She had to do something, but not in that moment. She knew too little. She'd have waited, but not idly. 'Hey,' she called, halting to a stop. 'Before we go in there…'

Azrael moved another step forward, but then he turned around. He readjusted the cloak with one hand before directing the hidden face at her. No need for words.

She pondered her words. They were certainly not a lie, but they were probably not the truth, either. 'I wanted to thank you for… well, for bringing me this far.' Several courtesies came to her mind and almost flowed right on her tongue, but she stopped them in time. None of those meant anything and they would have all been detrimental. 'After we get in there however, I'm going to go my own way for a while.'

'Why don't take the lead instead?'

The moment of surprise clearly showed on her face. There wasn't any blood left in the vessels to make her blush or bleach, but the muscles worked and they contracted at the same moment. 'Why…' She decided to redirect. 'I didn't even think you'd allow me,' she said with a grin.

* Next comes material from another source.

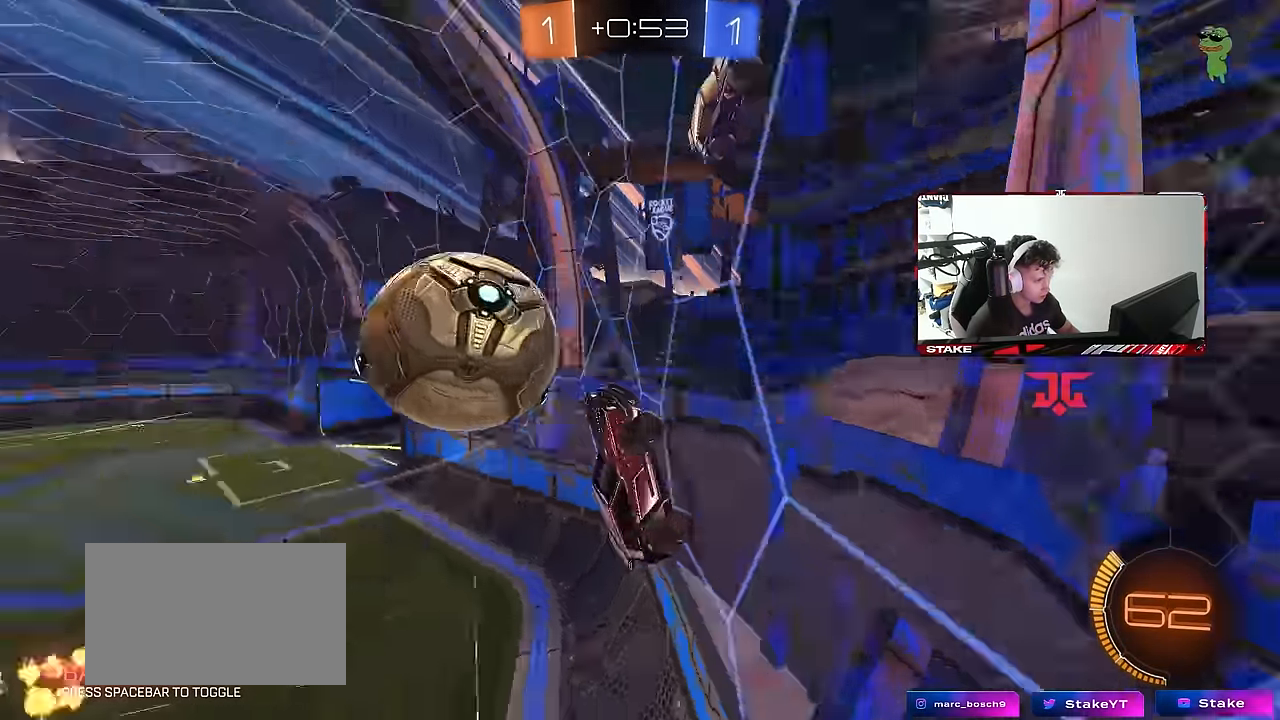
{"keys": ["d", "s"], "mouse": [], "mouse_move": "still", "events": [[100, "w", "up"], [134, "s", "down"]]}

Before saying a word, be turned halfway in the gate's direction and gestured at the front gate. 'The world I know ends on that doorstep. I value knowledge when making decisions, and I have none of what lies beyond that threshold.'

Rational as ever, of course, she thought while nodding automatically and keeping the smile on her lips. It wasn't forced, but while it looked like a normal grin it was a nervous one mainly. 'You certainly live up to that principle,' she said, trying to force her way into something by using that simple thing he had told about himself. It was a rare occasion, almost non-existent, and it was too good to pass on. There were moments when he could look like an arrogant narcissist, but he lacked the main characteristic of those belonging to that group, which is never talking about anything other than themselves. 'You don't look like a scholar, but you know enough to be called one,' she continued.

'Scholars live to know, while I know to live. It's quite different.' He bent his head toward the gate, but that was all. 'After you.'

She gave him a nod, a slightly playful one, and she forged onward. She was amazed by how the whole situation had changed. She had noticed it shifting slowly, bit by bit, during the conversation, but his last two words had changed it completely. It's arguable that I had never understood how much he shapes the space around him until now, she mused. It was most strange, but the air felt different ever since he had told her to take the lead. She didn't feel his presence the same way anymore. In his own mind, he had changed his perception. He had stepped down from the role of forerunner to the one of protector. The cold feeling he always managed to irradiate had changed too. When before she felt bound, controlled, with him as the central figure standing over her and having complete power over anything around, she now felt observed rather than coerced. It's no wonder Laegiine and her partners, whoever they might be, value him as a leader. At the same time, the feeling she had was reshaping. It went from a fear of disobeying to a sense of charge and the tension that arises from responsibility. Whether before he compelled her to follow his every order, he now looked after her. Just in case she did anything stupid. It was a completely different kind of power, but he was exactly the same person. The tone hadn't changed. It was as if his mind alone shaped the world. How do you even do that? Many would give everything they have for something like that. She knew they would have. Although only indirectly related, her father might be counted among the ones who did give everything he held dear. His own family, among other things.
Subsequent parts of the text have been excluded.